## Your assignment
Continue the piece on Disney's California Adventure park, picking up right after its last sentence.

## Text block

Now, one could argue that Disney shouldn't complain. The 21 million guests it accomodates between the two parks tops the 19.3 million visitors that regional player Cedar Fair (NYSE: FUN  ) welcomed to its 18-park chain last year.

And Disney doesn't feel as if it is competing against itself in the daily battle for guests that takes place in the open space between the two parks. A more attractive California Adventure will be incremental -- not cannibalistic -- to the number of guests heading to the resort.

Disney knows that it needs to spend money to make money at the fledgling park. This morning's Wall Street Journal details the family entertainment giant's plan to earmark $1.1 billion in capital improvements over the next five years -- more than it cost to build the park in the first place.

California dreaming
It's not the first time that Disney has attempted to improve the park through fiscal upgrades. It added a West Coast version of the popular Tower of Terror freefall attraction from Florida. It turned a poorly rated dark ride into a kid-friendly trek based on Pixar's Monsters, Inc. movie. It even added a popular nighttime parade in a last-ditch effort to get guests to stay at the park long enough to consume pricier dinners.

The upgrades have helped, but it's been like putting lipstick on a talking pig. The concept is a hard sell, no matter how Disney dolls it up.

No one wants to pay $66 to tour a fake tortilla factory or go on off-the-shelf carnival rides. If a family loves rides, they'll get a better selection of both kiddy and thrill rides a few minutes away at Cedar Fair's Knott's Berry Farm, or an hour away at Six Flags' (NYSE: SIX  ) Magic Mountain.

It's true that a single exceptionally thrilling or interesting "E-ticket" attraction can save a fledgling park. (I have been a vocal critic of Disney's Animal Kingdom in Florida for years, for instance, but my cynicism has faded now that the addition of Expedition Everest is keeping guests from running for the exits in the middle of the day.)

(Saved data entries)
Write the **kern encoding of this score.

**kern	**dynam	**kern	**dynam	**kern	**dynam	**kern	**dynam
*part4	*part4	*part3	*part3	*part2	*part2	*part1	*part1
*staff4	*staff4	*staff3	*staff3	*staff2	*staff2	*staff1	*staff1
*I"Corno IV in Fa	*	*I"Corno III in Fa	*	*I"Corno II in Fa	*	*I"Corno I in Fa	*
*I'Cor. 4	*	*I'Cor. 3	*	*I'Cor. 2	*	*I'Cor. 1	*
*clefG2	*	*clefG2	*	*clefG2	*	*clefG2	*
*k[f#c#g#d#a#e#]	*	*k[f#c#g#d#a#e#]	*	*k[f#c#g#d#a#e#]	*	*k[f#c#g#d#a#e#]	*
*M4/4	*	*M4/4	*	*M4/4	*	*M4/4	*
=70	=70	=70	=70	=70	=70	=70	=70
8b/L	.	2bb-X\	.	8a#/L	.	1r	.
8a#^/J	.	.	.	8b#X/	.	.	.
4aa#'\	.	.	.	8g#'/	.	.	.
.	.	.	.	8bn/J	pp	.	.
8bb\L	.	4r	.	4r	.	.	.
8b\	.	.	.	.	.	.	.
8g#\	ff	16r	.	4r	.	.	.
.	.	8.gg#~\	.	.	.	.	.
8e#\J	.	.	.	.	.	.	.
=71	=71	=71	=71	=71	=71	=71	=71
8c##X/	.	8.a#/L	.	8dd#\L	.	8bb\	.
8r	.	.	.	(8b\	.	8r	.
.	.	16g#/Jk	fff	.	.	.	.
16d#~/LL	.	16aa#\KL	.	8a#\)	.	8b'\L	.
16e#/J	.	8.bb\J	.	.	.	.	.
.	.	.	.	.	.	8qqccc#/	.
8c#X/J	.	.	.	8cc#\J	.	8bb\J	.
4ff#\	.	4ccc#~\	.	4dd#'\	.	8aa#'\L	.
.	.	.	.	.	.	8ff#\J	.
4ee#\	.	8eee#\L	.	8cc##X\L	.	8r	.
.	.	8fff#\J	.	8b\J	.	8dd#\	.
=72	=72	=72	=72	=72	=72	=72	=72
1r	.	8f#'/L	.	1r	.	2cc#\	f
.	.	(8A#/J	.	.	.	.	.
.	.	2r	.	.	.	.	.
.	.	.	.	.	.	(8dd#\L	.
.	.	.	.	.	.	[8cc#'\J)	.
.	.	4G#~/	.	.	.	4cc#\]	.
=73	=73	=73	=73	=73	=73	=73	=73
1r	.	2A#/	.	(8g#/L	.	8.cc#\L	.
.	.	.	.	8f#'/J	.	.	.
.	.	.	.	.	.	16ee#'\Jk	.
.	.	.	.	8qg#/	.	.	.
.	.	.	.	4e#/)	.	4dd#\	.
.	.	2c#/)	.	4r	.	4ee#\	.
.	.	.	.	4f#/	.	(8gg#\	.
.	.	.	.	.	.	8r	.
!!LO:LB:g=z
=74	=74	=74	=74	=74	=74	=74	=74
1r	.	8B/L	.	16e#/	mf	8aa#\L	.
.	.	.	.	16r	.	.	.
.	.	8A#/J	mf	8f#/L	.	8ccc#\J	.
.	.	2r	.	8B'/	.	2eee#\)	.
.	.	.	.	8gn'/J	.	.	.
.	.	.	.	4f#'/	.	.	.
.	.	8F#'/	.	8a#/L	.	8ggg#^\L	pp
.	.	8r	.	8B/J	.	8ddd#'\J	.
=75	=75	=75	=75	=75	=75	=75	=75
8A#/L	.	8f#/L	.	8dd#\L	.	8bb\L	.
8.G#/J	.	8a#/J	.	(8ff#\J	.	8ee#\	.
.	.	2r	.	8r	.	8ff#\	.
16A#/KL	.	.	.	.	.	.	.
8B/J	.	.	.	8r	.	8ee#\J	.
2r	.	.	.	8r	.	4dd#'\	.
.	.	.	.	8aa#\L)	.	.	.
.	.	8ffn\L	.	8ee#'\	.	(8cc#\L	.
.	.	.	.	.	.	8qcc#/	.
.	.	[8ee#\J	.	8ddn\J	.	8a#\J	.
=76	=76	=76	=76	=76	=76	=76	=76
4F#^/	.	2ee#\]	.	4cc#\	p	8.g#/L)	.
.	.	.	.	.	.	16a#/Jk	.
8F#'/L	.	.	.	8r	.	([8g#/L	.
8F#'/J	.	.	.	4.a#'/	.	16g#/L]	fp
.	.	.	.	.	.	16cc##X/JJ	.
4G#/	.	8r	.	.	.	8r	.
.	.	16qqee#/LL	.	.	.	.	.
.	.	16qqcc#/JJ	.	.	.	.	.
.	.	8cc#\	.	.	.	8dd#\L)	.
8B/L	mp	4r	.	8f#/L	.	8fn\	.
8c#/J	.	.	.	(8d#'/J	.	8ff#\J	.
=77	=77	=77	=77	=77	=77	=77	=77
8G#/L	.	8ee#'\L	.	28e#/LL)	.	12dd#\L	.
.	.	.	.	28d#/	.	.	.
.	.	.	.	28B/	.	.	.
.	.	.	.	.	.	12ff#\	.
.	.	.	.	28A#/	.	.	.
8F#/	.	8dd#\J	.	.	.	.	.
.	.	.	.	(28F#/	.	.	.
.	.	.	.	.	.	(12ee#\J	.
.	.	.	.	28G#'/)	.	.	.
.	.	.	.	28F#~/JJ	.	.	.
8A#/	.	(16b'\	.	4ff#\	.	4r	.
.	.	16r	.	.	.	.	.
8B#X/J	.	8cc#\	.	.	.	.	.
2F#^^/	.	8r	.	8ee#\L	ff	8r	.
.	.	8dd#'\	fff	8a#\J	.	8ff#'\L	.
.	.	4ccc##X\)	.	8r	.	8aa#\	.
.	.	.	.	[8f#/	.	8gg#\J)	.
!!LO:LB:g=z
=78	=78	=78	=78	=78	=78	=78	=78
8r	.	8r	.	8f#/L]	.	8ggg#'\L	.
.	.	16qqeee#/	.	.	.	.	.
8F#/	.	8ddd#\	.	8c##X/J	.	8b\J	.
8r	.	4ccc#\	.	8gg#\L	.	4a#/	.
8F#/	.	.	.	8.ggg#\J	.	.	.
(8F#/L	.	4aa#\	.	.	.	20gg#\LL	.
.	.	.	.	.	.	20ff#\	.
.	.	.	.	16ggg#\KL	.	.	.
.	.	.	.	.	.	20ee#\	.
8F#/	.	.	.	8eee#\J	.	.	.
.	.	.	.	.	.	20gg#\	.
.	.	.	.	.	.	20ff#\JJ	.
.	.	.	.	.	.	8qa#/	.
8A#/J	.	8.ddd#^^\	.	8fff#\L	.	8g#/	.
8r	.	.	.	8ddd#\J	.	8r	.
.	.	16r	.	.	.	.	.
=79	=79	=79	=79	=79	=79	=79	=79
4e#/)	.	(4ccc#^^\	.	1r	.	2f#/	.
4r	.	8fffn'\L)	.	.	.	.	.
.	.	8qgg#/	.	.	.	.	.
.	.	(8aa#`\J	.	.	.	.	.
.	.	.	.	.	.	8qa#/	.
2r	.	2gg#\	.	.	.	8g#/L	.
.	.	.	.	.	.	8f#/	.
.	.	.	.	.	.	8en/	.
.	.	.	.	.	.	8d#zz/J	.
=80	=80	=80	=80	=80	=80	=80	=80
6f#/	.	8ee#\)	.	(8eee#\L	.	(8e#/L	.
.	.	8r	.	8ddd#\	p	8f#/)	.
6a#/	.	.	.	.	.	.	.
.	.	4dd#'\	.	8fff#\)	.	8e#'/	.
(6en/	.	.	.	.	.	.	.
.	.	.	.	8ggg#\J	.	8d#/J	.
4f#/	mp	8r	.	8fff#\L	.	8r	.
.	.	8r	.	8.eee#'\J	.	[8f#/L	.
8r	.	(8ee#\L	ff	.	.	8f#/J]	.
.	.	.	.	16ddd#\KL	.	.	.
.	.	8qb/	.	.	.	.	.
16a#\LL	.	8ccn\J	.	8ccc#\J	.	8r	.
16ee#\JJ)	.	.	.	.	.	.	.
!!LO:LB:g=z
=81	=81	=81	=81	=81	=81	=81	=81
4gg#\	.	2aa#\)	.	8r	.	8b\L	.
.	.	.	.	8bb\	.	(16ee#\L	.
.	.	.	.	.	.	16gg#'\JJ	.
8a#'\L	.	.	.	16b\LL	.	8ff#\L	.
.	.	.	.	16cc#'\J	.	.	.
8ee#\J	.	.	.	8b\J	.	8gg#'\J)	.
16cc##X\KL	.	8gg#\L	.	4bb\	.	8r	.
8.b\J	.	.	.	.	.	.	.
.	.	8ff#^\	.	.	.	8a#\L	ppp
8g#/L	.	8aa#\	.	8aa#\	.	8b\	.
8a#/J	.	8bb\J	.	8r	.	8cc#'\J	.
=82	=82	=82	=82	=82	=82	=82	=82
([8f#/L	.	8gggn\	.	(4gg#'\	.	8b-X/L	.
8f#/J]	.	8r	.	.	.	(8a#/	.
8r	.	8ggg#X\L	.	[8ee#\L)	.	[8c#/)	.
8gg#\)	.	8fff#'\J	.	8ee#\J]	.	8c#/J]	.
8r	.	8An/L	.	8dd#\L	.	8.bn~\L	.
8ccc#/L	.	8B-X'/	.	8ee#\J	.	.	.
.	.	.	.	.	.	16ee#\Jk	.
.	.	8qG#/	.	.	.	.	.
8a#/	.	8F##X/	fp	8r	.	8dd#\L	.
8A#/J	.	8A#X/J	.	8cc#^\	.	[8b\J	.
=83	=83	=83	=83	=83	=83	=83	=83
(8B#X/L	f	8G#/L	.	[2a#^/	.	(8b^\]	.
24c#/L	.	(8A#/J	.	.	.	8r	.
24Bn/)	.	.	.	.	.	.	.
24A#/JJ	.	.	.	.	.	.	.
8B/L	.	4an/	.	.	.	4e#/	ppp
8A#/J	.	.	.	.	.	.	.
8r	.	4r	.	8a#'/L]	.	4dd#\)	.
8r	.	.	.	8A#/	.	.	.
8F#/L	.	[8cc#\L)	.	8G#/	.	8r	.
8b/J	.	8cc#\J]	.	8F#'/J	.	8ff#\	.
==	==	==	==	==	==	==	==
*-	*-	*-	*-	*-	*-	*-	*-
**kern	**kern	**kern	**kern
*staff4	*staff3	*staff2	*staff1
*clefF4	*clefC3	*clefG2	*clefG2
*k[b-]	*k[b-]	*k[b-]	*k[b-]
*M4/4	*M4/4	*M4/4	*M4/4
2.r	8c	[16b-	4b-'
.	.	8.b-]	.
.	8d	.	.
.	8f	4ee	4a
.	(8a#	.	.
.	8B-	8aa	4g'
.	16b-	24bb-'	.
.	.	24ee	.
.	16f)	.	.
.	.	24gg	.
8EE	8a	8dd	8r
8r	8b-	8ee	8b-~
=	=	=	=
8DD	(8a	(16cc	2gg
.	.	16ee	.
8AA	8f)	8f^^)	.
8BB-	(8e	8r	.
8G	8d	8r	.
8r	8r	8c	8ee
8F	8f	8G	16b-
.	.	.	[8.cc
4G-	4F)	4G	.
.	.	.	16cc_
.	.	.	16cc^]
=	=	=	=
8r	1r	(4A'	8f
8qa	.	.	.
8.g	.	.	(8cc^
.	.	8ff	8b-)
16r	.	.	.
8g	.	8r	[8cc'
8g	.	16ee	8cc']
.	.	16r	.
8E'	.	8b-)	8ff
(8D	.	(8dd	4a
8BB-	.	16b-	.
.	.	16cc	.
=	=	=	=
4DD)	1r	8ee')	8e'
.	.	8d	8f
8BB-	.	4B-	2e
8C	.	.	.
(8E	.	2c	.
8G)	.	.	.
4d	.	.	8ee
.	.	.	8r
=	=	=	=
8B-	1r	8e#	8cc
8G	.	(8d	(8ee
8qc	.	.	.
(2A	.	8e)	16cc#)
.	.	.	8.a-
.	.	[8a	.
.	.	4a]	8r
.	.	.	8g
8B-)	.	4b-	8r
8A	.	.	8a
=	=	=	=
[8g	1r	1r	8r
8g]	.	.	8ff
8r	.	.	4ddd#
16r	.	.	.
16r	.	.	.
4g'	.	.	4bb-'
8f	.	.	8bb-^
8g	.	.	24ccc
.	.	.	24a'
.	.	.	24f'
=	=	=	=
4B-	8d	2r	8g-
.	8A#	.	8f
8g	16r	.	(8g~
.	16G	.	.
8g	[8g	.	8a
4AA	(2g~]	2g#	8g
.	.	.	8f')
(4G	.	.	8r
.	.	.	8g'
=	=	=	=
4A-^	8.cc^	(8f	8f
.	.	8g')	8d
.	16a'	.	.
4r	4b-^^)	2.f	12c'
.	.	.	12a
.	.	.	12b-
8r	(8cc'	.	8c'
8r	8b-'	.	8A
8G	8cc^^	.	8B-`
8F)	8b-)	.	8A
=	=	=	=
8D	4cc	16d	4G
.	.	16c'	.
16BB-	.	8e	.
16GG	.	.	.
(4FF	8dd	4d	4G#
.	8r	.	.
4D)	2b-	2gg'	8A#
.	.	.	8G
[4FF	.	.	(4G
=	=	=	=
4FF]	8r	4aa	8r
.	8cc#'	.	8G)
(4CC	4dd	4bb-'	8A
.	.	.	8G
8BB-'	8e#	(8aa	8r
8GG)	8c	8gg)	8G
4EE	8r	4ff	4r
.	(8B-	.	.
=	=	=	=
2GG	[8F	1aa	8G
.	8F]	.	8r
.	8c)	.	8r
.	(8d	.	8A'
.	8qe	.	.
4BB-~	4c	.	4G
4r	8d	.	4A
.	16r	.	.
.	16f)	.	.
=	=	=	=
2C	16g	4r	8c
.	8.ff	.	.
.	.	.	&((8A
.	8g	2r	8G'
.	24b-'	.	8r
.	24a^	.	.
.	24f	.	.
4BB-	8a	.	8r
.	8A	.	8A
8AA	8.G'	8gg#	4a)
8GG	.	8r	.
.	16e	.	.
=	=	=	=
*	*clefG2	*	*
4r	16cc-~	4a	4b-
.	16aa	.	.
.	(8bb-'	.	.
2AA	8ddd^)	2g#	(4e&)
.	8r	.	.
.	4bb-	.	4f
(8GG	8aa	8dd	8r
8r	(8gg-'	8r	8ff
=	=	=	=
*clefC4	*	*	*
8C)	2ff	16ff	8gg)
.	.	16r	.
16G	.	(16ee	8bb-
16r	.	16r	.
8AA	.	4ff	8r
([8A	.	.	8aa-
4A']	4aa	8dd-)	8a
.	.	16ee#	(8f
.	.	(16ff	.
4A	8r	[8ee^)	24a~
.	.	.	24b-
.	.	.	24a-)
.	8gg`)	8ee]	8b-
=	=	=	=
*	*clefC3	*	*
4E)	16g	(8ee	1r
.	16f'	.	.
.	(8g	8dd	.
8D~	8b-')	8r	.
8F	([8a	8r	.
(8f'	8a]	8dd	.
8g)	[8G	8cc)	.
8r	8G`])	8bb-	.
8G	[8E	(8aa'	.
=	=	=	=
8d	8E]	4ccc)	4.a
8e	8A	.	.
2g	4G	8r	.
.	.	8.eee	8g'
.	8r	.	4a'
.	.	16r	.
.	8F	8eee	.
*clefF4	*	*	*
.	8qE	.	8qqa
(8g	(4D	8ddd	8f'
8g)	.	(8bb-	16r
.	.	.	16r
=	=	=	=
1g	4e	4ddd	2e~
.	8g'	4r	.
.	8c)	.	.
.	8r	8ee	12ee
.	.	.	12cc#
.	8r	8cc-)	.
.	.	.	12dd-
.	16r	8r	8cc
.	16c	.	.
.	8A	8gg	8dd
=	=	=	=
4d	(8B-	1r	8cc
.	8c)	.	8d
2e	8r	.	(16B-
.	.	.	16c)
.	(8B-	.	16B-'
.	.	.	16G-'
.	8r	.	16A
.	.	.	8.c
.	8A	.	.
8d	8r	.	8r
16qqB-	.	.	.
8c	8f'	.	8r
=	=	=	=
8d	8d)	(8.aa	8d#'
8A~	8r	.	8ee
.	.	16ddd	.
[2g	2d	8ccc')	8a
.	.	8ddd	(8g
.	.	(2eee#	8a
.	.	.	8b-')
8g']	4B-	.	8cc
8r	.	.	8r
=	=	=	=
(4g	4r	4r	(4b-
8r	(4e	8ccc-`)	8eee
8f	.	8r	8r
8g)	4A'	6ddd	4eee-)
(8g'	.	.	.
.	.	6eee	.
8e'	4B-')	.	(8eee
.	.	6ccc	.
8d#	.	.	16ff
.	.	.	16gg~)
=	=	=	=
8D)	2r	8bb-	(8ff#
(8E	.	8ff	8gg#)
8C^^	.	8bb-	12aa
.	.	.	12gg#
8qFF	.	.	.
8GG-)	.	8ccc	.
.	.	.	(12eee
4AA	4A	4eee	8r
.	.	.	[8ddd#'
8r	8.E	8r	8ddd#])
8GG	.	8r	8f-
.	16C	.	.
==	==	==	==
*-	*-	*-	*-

## Response below
As it is now, a passholder can cherry-pick from the handful of attractions worth experiencing at California Adventure before bolting to the more complete Disneyland. A day guest would be hard-pressed to pay as much for California Adventure as a one-day ticket to Disneyland.

The obvious solution would be to lower the admission price to California Adventure, but that would devalue the park forever. Making it equal in perceived value to Disneyland is the ideal fix. Hopefully, Disney will get there over the next five years.

A whole new world
The new attractions certainly sound enticing. A Toy Story-themed ride opens next year, offering plenty of re-ride value in the form of a competitive laser-gun shooting-gallery attraction. Other major rides will be tied to The Little Mermaid and Cars.

The Cars Land attraction mentioned in this morning's Journal shouldn't surprise to shareholders who thumbed through last year's annual report. It featured concept art of a Radiator Springs racing attraction, a cross between a dual-track version of Epcot's Test Track in Florida and the popular Indiana Jones ride in Disneyland.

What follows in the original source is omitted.